Старообрядцы, уткнувшись смятыми бородами друг в дружку, что-то побубнили, посовещались, и один из них, здоровенный, в нелепом картузе без козырька, состроенном в три этажа, пригибаясь, подошел к печи и положил на колени Яшкина круглый каравай хлеба с орехово темнеющей коркой, кусок вареного мяса, две луковицы, берестяную зобенку с солью, сделанную в виде пенала. Яшкин достал из кармана складник, отрезал горбушку хлеба себе, подумал, отрезал еще ломоть и, назвав фамилию – Зеленцов, сунул в тут же возникшие руки хлеб, комок мяса и принялся чистить луковицу.
– Сохатина! – раздался голос Зеленцова с нар, скоро и сам он сполз вниз, принюхался широкими, будто драными ноздрями, зыркнул маленькими, но быстро все выхватывающими глазами и потребовал у гостя закурить.
– Некурящие мы, – потупился старообрядец.
– И непьющие?
– По святым праздникам коды.

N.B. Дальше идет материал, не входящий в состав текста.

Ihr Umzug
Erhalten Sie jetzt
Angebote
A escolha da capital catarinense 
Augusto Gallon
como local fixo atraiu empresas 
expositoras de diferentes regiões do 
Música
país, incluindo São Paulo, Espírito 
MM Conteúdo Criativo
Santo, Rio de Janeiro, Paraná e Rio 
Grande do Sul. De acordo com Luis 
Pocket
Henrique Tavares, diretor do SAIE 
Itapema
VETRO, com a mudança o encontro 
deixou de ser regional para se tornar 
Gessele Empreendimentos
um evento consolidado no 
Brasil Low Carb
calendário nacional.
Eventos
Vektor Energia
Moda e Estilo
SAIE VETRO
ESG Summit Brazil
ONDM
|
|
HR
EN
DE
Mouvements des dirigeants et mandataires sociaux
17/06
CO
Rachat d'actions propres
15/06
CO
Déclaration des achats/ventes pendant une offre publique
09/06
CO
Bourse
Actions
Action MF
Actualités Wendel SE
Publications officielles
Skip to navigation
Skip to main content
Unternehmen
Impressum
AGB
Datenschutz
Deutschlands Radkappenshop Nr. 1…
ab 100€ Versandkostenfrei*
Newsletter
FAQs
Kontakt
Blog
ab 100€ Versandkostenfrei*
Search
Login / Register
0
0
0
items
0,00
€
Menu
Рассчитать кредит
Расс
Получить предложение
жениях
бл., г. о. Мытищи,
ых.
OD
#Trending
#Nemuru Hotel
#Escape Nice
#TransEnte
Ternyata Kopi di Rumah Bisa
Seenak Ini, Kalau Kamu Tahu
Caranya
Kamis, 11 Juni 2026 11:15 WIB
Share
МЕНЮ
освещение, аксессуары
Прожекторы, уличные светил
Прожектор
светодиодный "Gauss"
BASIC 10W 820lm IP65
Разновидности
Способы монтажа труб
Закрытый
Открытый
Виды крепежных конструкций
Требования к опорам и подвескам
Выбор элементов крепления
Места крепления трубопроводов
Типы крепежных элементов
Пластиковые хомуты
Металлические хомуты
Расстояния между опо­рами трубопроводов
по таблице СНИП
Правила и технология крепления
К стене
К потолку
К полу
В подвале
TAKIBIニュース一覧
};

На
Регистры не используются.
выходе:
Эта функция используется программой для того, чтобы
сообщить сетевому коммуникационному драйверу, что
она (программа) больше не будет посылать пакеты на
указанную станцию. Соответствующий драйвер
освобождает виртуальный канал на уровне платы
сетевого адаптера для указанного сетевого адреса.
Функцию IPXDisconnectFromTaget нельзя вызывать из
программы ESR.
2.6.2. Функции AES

Пива…
Лешка протянул кисет Зеленцову, тот закурил, взвесил кисет на руке и, не спросив, отсыпал в горсть табаку. Яшкин неторопливо, безразлично жевал, двигая скобками санок, ловко, издаля кидая пластины нарезанной луковицы в узкий, простудой обметанный рот. Поел, поискал кого-то глазами, дернул за ноги с верхних нар двоих храпящих новобранцев, велел принести воды. Сверху грохнулись два тела. «Чё мы да мы?» – заныли парни и, брякая посудиной, удалились. Дверь казармы тяжело отворилась, сделалось слышно ширканье пилы, в казарму донесло стылую, сладкую струю воздуха. Все время, пока в железном баке на жерди, продернутой в дужку, не принесли воду, в дверь свежо тянуло, выше притвора далеко, недостижимо серела узкая полоска ночного света.
Бак, ведра на три объемом, был поставлен на печку, в печке зашипело. К воде потянулись жаждущие с кружками, котелками, банками. Дежурные не то в шутку, не то всерьез требовали за воду хлеба и табаку. Кто давал, кто нет. Дежурные тоже начали жевать и, получив от кого-то плату картошкой, закатили ее ближе к трубе, в горячий песок. В помещении запахло живым духом, забившим кислину и вонь.